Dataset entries
# # # # # # #
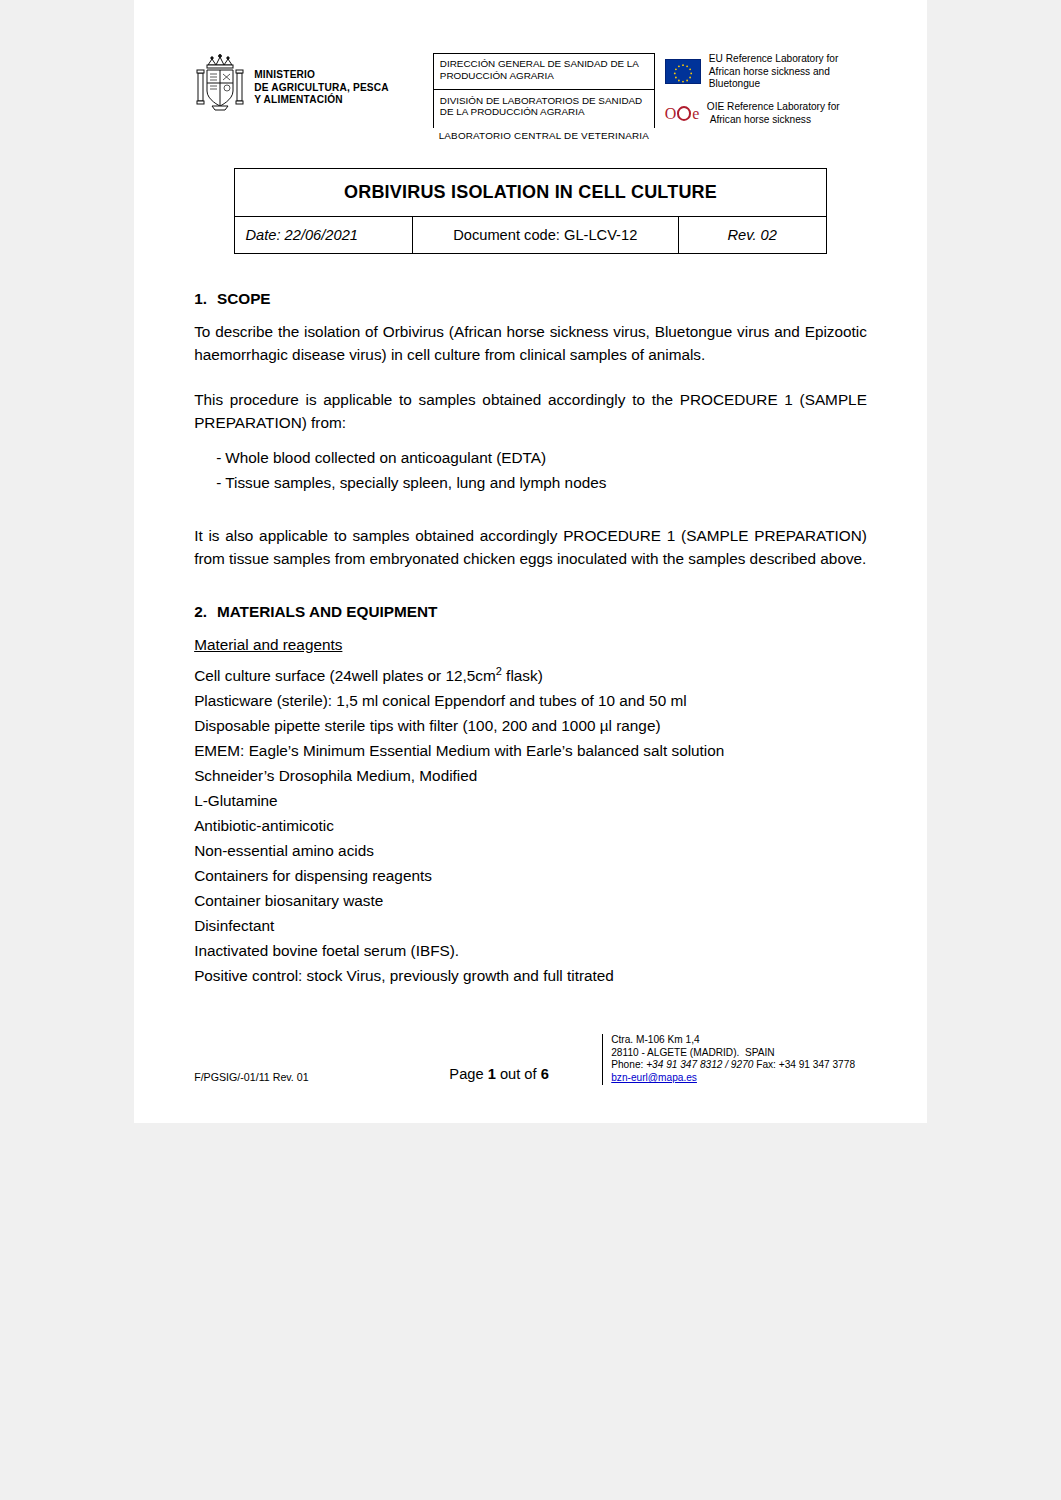MINISTERIO
DE AGRICULTURA, PESCA
Y ALIMENTACIÓN
DIRECCIÓN GENERAL DE SANIDAD DE LA
PRODUCCIÓN AGRARIA
DIVISIÓN DE LABORATORIOS DE SANIDAD
DE LA PRODUCCIÓN AGRARIA
LABORATORIO CENTRAL DE VETERINARIA
EU Reference Laboratory for
African horse sickness and Bluetongue
O e
OIE Reference Laboratory for
African horse sickness
| ORBIVIRUS ISOLATION IN CELL CULTURE |
| Date: 22/06/2021 | Document code: GL-LCV-12 | Rev. 02 |
1. SCOPE
To describe the isolation of Orbivirus (African horse sickness virus, Bluetongue virus and Epizootic haemorrhagic disease virus) in cell culture from clinical samples of animals.
This procedure is applicable to samples obtained accordingly to the PROCEDURE 1 (SAMPLE PREPARATION) from:
Whole blood collected on anticoagulant (EDTA)
Tissue samples, specially spleen, lung and lymph nodes
It is also applicable to samples obtained accordingly PROCEDURE 1 (SAMPLE PREPARATION) from tissue samples from embryonated chicken eggs inoculated with the samples described above.
2. MATERIALS AND EQUIPMENT
Material and reagents
Cell culture surface (24well plates or 12,5cm2 flask)
Plasticware (sterile): 1,5 ml conical Eppendorf and tubes of 10 and 50 ml
Disposable pipette sterile tips with filter (100, 200 and 1000 µl range)
EMEM: Eagle’s Minimum Essential Medium with Earle’s balanced salt solution
Schneider’s Drosophila Medium, Modified
L-Glutamine
Antibiotic-antimicotic
Non-essential amino acids
Containers for dispensing reagents
Container biosanitary waste
Disinfectant
Inactivated bovine foetal serum (IBFS).
Positive control: stock Virus, previously growth and full titrated
F/PGSIG/-01/11 Rev. 01
Page 1 out of 6
Ctra. M-106 Km 1,4
28110 - ALGETE (MADRID). SPAIN
Phone: +34 91 347 8312 / 9270 Fax: +34 91 347 3778
bzn-eurl@mapa.es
# # # # # # #
● **Task brief**:
Return the lines exactly as they stand, from the start of the entries through the line holding "Tissue samples, specially"; omit the pictures.

● **Result**:
MINISTERIO
DE AGRICULTURA, PESCA
Y ALIMENTACIÓN
DIRECCIÓN GENERAL DE SANIDAD DE LA
PRODUCCIÓN AGRARIA
DIVISIÓN DE LABORATORIOS DE SANIDAD
DE LA PRODUCCIÓN AGRARIA
LABORATORIO CENTRAL DE VETERINARIA
EU Reference Laboratory for
African horse sickness and Bluetongue
O e
OIE Reference Laboratory for
African horse sickness
| ORBIVIRUS ISOLATION IN CELL CULTURE |
| Date: 22/06/2021 | Document code: GL-LCV-12 | Rev. 02 |
1. SCOPE
To describe the isolation of Orbivirus (African horse sickness virus, Bluetongue virus and Epizootic haemorrhagic disease virus) in cell culture from clinical samples of animals.
This procedure is applicable to samples obtained accordingly to the PROCEDURE 1 (SAMPLE PREPARATION) from:
Whole blood collected on anticoagulant (EDTA)
Tissue samples, specially spleen, lung and lymph nodes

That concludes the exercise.